Public transport for dummies
Posted by Ágnes Taraszovics · May 8, 2015

Have you ever wondered about the numbering of the public transport in the major cities worldwide? Although we can’t say one general law, but now you can get to know Budapest’s transport from first hand.

To begin with, the Hungarian capital’s vehicle fleet is very diverse: all kinds of transportation can be found here. We have: metro, tram, bus, trolley bus, suburban railway, boat service and some curiosities like the Buda Castle funicular or the chairlift.

Metro lines are marked with the letter „M” (for Metro) and a number between 1 and 4 in the construction order. So M1 (also known as the Millennium Underground) is the oldest, launched in 1863, while the newest M4 line was opened last year. For the suburban railway, honestly, I don’t know (I could not figure out) what was the organizing principle, but as part of the rapid railway network, they are numbered continuously beyond the metros (5-9), and are preceded by the letter H (as HÉV, which is the Hungarian equivalent of suburban railway). Then Danube boat services come in the row, numbered between 11 to14 and with the letter D in their numbers.

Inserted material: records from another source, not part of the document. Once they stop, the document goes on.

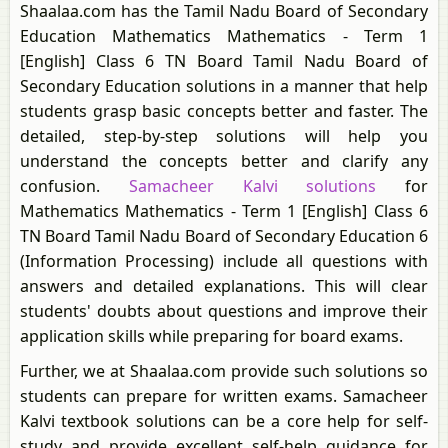
Shaalaa.com has the Tamil Nadu Board of Secondary
Education Mathematics Mathematics - Term 1
[English] Class 6 TN Board Tamil Nadu Board of
Secondary Education solutions in a manner that help
students grasp basic concepts better and faster. The
detailed, step-by-step solutions will help you
understand the concepts better and clarify any
confusion.
Samacheer Kalvi solutions
for
Mathematics Mathematics - Term 1 [English] Class 6
TN Board Tamil Nadu Board of Secondary Education 6
(Information Processing) include all questions with
answers and detailed explanations. This will clear
students' doubts about questions and improve their
application skills while preparing for board exams.
Further, we at Shaalaa.com provide such solutions so
students can prepare for written exams. Samacheer
Kalvi textbook solutions can be a core help for self-
study and provide excellent self-help guidance for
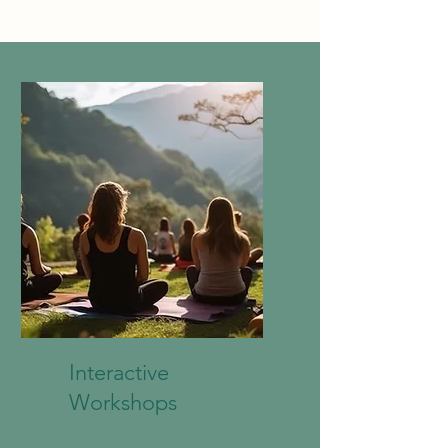
Interactive
Workshops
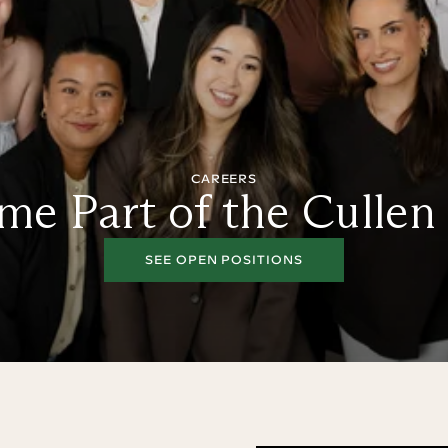
CAREERS
e Part of the Cullen
SEE OPEN POSITIONS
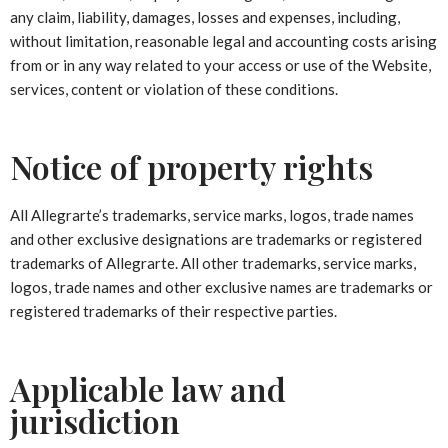
any claim, liability, damages, losses and expenses, including,
without limitation, reasonable legal and accounting costs arising
from or in any way related to your access or use of the Website,
services, content or violation of these conditions.
Notice of property rights
All Allegrarte’s trademarks, service marks, logos, trade names
and other exclusive designations are trademarks or registered
trademarks of Allegrarte. All other trademarks, service marks,
logos, trade names and other exclusive names are trademarks or
registered trademarks of their respective parties.
Applicable law and
jurisdiction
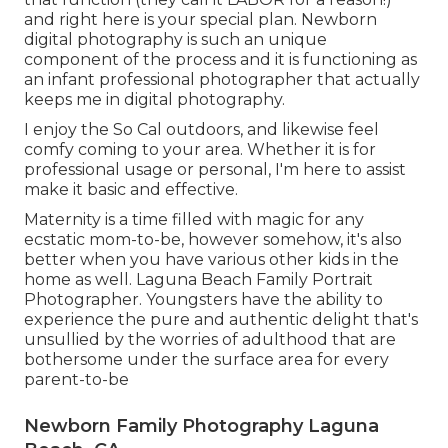
and right here is your special plan. Newborn
digital photography is such an unique
component of the process and it is functioning as
an infant professional photographer that actually
keeps me in digital photography.
I enjoy the So Cal outdoors, and likewise feel
comfy coming to your area. Whether it is for
professional usage or personal, I'm here to assist
make it basic and effective.
Maternity is a time filled with magic for any
ecstatic mom-to-be, however somehow, it's also
better when you have various other kids in the
home as well. Laguna Beach Family Portrait
Photographer. Youngsters have the ability to
experience the pure and authentic delight that's
unsullied by the worries of adulthood that are
bothersome under the surface area for every
parent-to-be
Newborn Family Photography Laguna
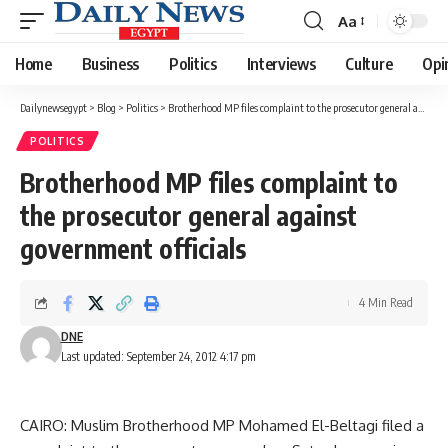
Aa
Font
Resizer
Home
Business
Politics
Interviews
Culture
Opi
Dailynewsegypt
>
Blog
>
Politics
>
Brotherhood MP files complaint to the prosecutor general against government officials
POLITICS
Brotherhood MP files complaint to
the prosecutor general against
government officials
4 Min Read
DNE
Last updated: September 24, 2012 4:17 pm
CAIRO: Muslim Brotherhood MP Mohamed El-Beltagi filed a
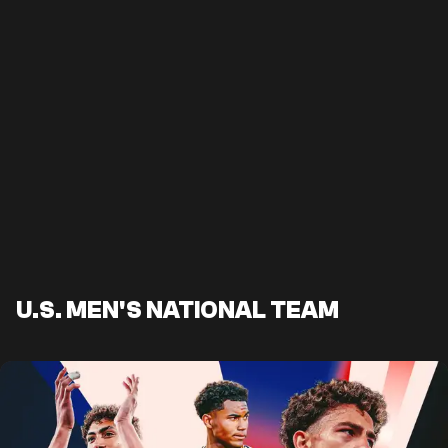
U.S. MEN'S NATIONAL TEAM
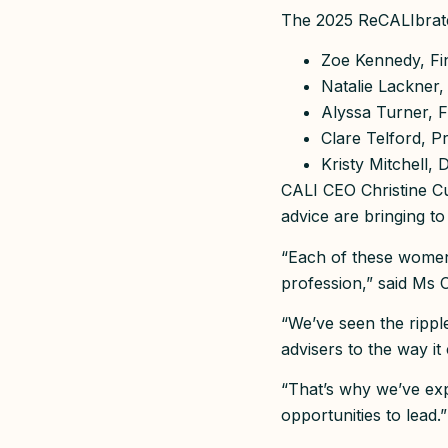
The 2025 ReCALIbrate
Zoe Kennedy, Fi
Natalie Lackner,
Alyssa Turner, F
Clare Telford, P
Kristy Mitchell, 
CALI CEO Christine Cup
advice are bringing to
“Each of these women 
profession,” said Ms C
“We’ve seen the rippl
advisers to the way i
“That’s why we’ve exp
opportunities to lead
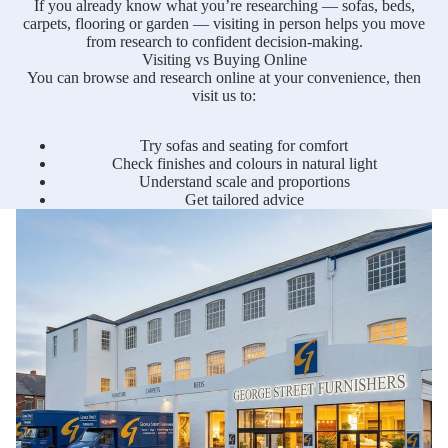
If you already know what you’re researching — sofas, beds,
carpets, flooring or garden — visiting in person helps you move
from research to confident decision-making.
Visiting vs Buying Online
You can browse and research online at your convenience, then
visit us to:
Try sofas and seating for comfort
Check finishes and colours in natural light
Understand scale and proportions
Get tailored advice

The daytime surface BKK services are numbered 1-299, while the night buses are from 900 to 999. (Between 300 to 899 those are the inter-city bus routes of central Hungary.) The most important organizing principle is to avoid redundancy. That’s why there is no bus Nr.1 for example: another service indicated with 1 is exists, a tram. This system tips over only in one or two places in connection with the subways, but even these aren’t so disturbing, because one of them are an underground service, while the other one is a surface line. For example: both 2 and 4 are a metro and tram line.

Fun fact: the numbers of the trolleys are the living history itself: after World War II, the trolley transport relaunched on the 70th birthday of Stalin in honor of the anniversary, and this first line got number 70. Moreover, to these days trolley lines are signed with septuagenarian numbers (7…) and some 80s, but just because there are more lines nowadays. And on top of that: they are almost exclusively running in the 7th district.

Chronology and tradition are important in other aspects too: many vehicles still bear the number they got at the very beginning of their existence, and which has been distributed consecutively. But of course, there are new lines too, that got their numbers by filling the gaps in the system. Some cases these new ones refer to a former service, for example: the old 6 became the bus 206 today. The similarly numbered buses often operate in the same neighborhood, or even on the same route: e.g. 34, 134, 234 or 182, 183, 184 which are referring to branched lines. And last but not least, the occasionally letters after the numbers: E indicates the rapid buses (“Express”, that doesn’t stop everywhere), while G and K are the garage routes at the evening.